L’exploitation des ressources d’hydrate de méthane

Combustion d’hydrate de méthane (photo : Centre de recherche sur l’hydrate de méthane)

En juillet 2001, Le ministère de l’Économie, du commerce et de l’industrie a annoncé son intention d’exploiter l’hydrate de méthane au Japon. C’est en vue de réaliser ce projet que le Consortium de recherche pour les ressources d’hydrate de méthane (également connu sous le nom de Consortium de recherche MH21) a été mis sur pied en mars 2002. La première phase (2001-2008) a permis d’estimer à environ 1 140 milliards de m3 le volume des ressources primaires d’hydrate de méthane de la partie est de la fosse de Nankai entre le littoral du Tôkai et les eaux au large de Kumano. Compte tenu de la consommation annuelle du Japon à cette époque, ce volume équivalait à onze années d’importation de GNL. C’est aussi pendant la première phase du projet qu’a été mise au point une technique de dépressurisation assurant un haut rendement de production énergétique. Des technologies essentielles à la commercialisation ont également été développées, notamment des procédés de mesure et d’évaluation des propriétés et des caractéristiques de dégradation des couches d’hydrate de méthane dans les conditions in situ, un simulateur de production pour l’exploitation des ressources d’hydrate de méthane (MH21-HYDRES) et un simulateur de déformation de strate (COTHMA). En vue de confirmer l’efficacité de la technique de dépressurisation, un test a été effectué dans une zone de pergélisol située dans le delta du Mackenzie, au Canada. Ce test de six jours a montré que la méthode de dépressurisation permettait de produire en continu. En 2009, on est passé à la deuxième phase du projet, mise en œuvre par un consortium auquel participaient la Société nationale japonaise du pétrole, du gaz et des métaux ainsi que l’Institut national des sciences et des technologies industrielles avancées.

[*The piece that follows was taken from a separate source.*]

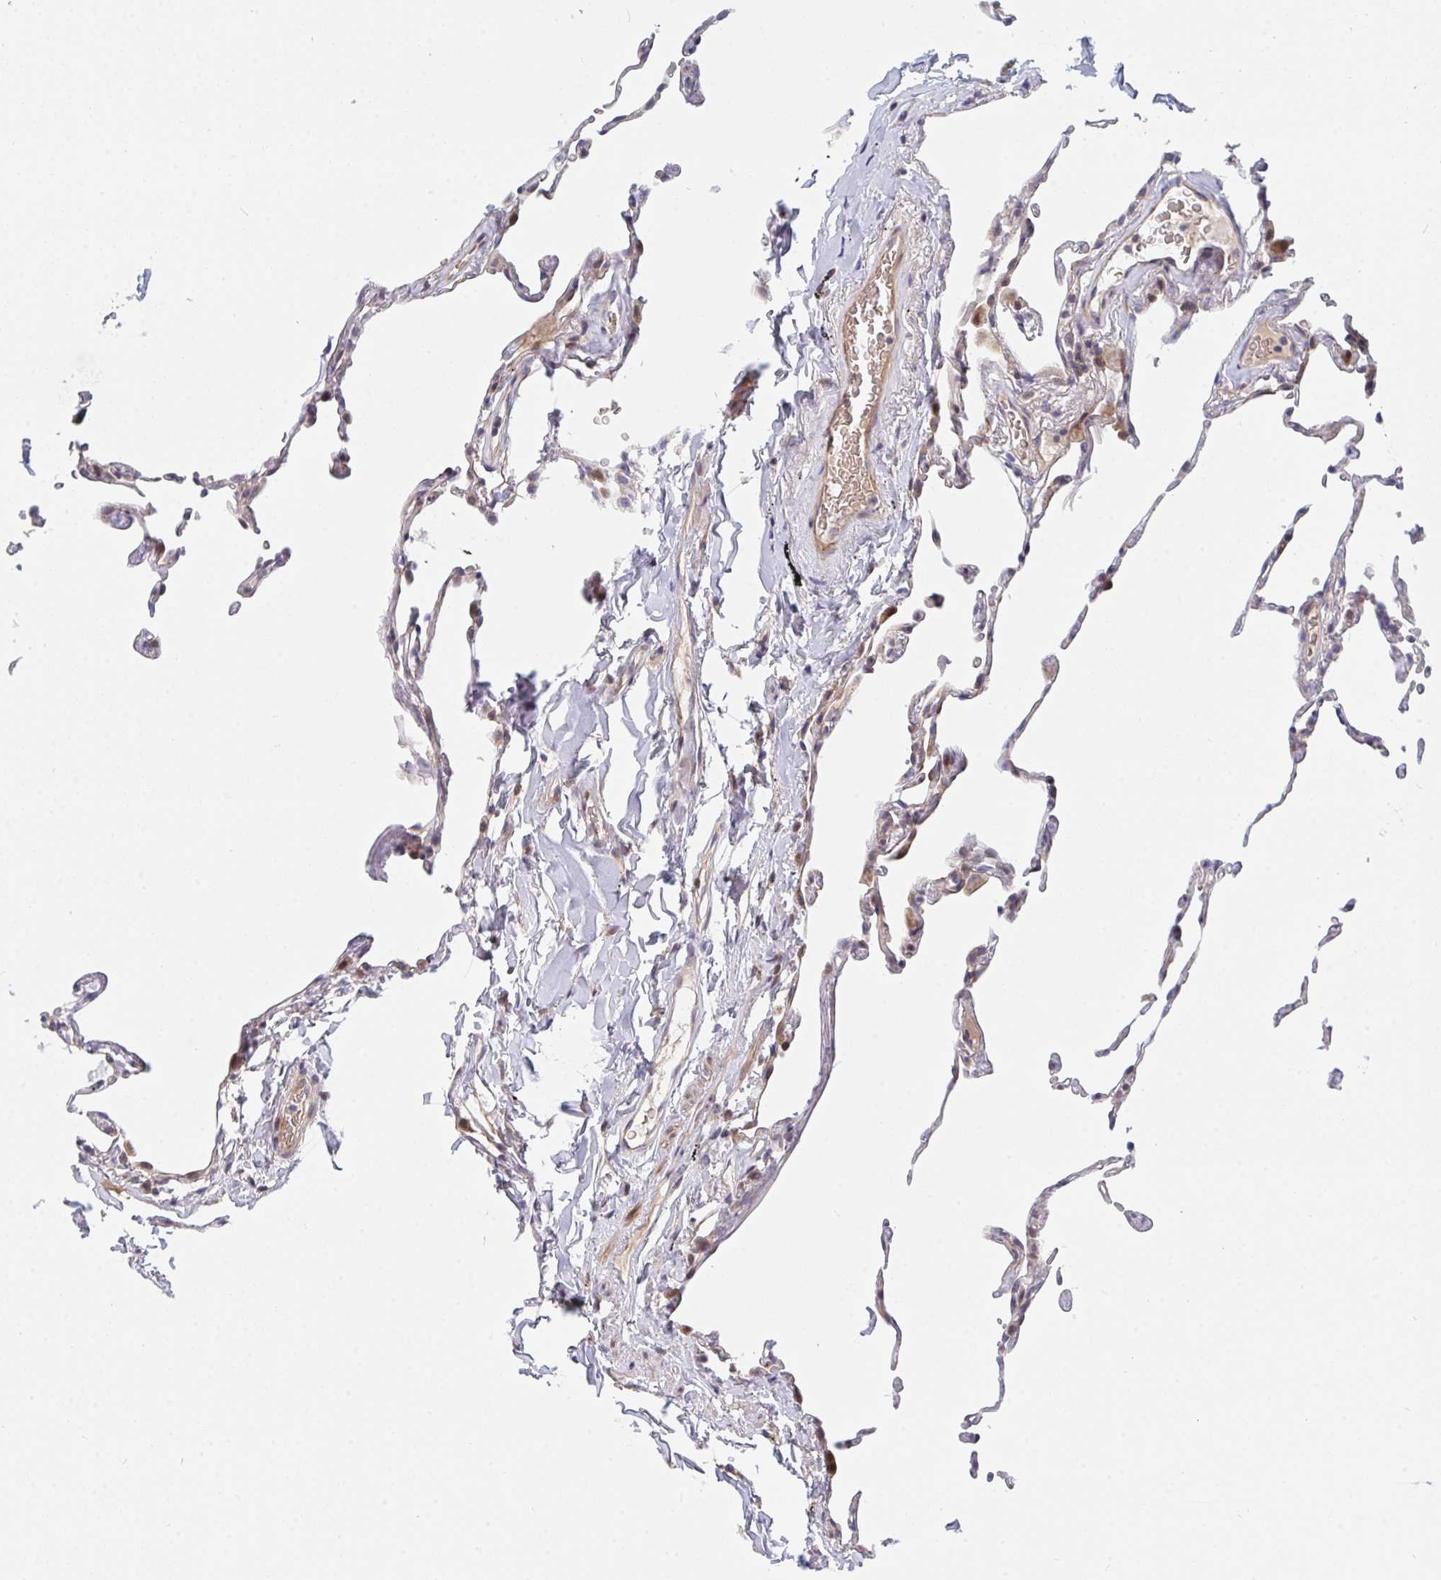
{"staining": {"intensity": "weak", "quantity": "25%-75%", "location": "cytoplasmic/membranous"}, "tissue": "lung", "cell_type": "Alveolar cells", "image_type": "normal", "snomed": [{"axis": "morphology", "description": "Normal tissue, NOS"}, {"axis": "topography", "description": "Lung"}], "caption": "Normal lung was stained to show a protein in brown. There is low levels of weak cytoplasmic/membranous positivity in approximately 25%-75% of alveolar cells.", "gene": "TNFSF4", "patient": {"sex": "female", "age": 57}}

Dans la nature, il existe trois grandes catégories d’hydrate de méthane, selon qu’il se trouve dans les couches supérieures des sédiments océaniques (en grandes quantités), le long des fissures de couches de boue ou dans les pores de couches sableuses. Le filon d’hydrate de méthane qu’on prévoit aujourd’hui d’exploiter se trouve dans des couches sableuses situées deux ou trois cent mètres en dessous du fond de la mer. Des filons d’hydrate de méthane présents dans ce genre de formation font aussi l’objet de projets d’exploitation aux États-Unis, parce que la bonne perméabilité des couches sableuses permet un écoulement relativement rapide du gaz méthane décomposé et laisse donc espérer une production en grandes quantités. Encourageant aussi est le fait qu’une bonne partie de l’arsenal des technologies conventionnelles accumulées au fil des ans pour l’exploitation des champs de pétrole et de gaz naturel pourra être mise à contribution. Outre cela, étant donné que l’hydrate de méthane se trouve dans les pores des couches sableuses, il n’est pas besoin de provoquer de grands bouleversements dans la structure de ces couches, même quand l’hydrate de méthane est séparé en gaz méthane et en eau avant extraction. Si bien que le risque d’affaissement ou de perturbation des couches géologiques est atténué.

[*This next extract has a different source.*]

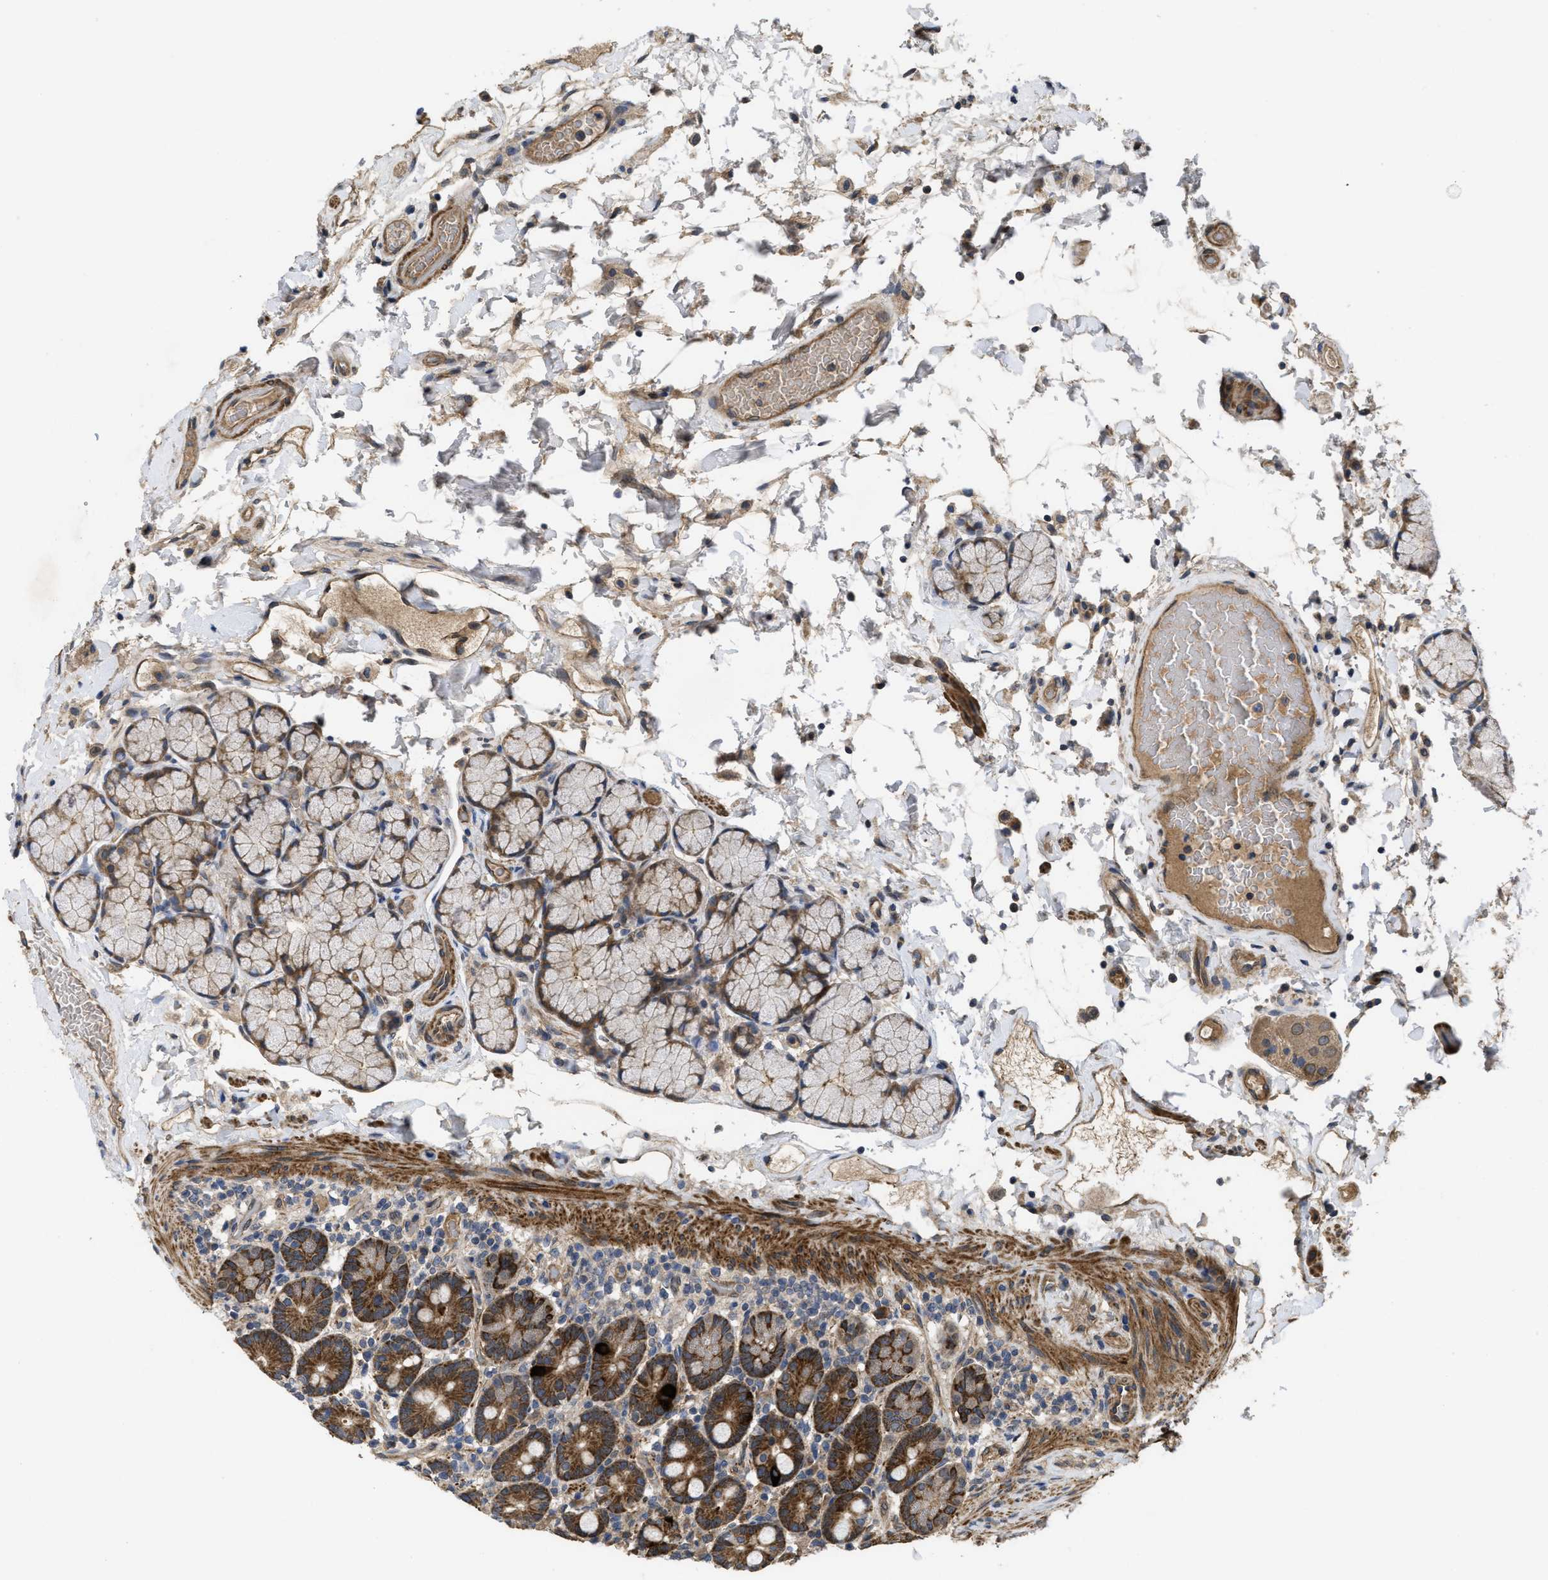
{"staining": {"intensity": "strong", "quantity": ">75%", "location": "cytoplasmic/membranous"}, "tissue": "duodenum", "cell_type": "Glandular cells", "image_type": "normal", "snomed": [{"axis": "morphology", "description": "Normal tissue, NOS"}, {"axis": "topography", "description": "Small intestine, NOS"}], "caption": "This photomicrograph exhibits immunohistochemistry staining of unremarkable duodenum, with high strong cytoplasmic/membranous positivity in approximately >75% of glandular cells.", "gene": "FZD6", "patient": {"sex": "female", "age": 71}}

Dans les champs de pétrole et de gaz conventionnels, le gaz à haute pression est stocké, entre autres, dans des grès consolidés, d’où il sort naturellement lorsqu’on perce le grès. L’hydrate de méthane, en revanche, ne s’écoule pas naturellement, car il se trouve sous forme solide dans les espaces poreux des couches sableuses. C’est pourquoi il faut le décomposer afin de le récupérer sous forme gazeuse.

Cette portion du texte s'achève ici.